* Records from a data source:
####################

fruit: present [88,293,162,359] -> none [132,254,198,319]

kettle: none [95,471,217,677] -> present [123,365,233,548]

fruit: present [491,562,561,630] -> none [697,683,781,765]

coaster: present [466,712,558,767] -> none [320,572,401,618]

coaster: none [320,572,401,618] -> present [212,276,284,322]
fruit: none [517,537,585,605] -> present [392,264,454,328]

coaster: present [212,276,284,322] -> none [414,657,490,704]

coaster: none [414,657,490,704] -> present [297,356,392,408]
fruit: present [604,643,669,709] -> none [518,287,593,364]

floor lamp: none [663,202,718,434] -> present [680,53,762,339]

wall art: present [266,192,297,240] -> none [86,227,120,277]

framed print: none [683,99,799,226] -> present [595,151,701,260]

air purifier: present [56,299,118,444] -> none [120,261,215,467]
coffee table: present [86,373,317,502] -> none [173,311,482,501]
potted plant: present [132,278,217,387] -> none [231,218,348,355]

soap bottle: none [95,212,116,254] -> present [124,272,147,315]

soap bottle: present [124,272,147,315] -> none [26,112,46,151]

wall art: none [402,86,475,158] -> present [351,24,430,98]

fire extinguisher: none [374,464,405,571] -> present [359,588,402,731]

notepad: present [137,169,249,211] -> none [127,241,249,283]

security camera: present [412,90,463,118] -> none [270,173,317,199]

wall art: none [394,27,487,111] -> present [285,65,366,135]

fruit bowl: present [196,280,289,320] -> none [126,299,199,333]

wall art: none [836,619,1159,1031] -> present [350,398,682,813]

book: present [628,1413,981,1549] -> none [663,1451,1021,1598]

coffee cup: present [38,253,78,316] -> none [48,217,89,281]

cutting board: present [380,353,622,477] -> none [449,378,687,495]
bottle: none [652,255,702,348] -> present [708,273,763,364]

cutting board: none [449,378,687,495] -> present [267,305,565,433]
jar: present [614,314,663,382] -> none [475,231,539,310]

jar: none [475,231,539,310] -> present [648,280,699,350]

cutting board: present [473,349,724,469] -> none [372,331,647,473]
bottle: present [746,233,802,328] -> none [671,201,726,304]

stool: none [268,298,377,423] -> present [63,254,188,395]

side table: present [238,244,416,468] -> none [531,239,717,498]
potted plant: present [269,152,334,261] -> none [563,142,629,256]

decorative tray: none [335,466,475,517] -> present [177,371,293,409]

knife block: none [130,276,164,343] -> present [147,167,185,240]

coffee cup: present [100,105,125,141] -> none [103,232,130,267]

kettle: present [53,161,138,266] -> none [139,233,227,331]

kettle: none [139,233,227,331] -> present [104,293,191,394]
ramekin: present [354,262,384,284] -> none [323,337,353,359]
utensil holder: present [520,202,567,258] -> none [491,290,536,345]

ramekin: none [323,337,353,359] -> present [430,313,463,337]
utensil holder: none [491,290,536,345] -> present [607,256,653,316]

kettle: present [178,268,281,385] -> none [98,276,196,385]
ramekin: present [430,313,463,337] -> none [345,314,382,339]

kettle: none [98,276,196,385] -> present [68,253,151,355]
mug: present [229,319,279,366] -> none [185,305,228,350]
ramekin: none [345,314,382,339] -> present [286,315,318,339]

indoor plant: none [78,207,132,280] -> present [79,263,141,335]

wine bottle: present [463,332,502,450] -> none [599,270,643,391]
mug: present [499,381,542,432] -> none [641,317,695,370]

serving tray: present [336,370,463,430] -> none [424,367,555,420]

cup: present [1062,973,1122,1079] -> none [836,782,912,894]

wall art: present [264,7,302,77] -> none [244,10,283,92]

####################

* THE TASK: Your answer must consist only of the lines from the one with "mug: present [499,381,542,432]" through the final line of the entries, each retyped exactly.

* EXPECTED OUTPUT:
mug: present [499,381,542,432] -> none [641,317,695,370]

serving tray: present [336,370,463,430] -> none [424,367,555,420]

cup: present [1062,973,1122,1079] -> none [836,782,912,894]

wall art: present [264,7,302,77] -> none [244,10,283,92]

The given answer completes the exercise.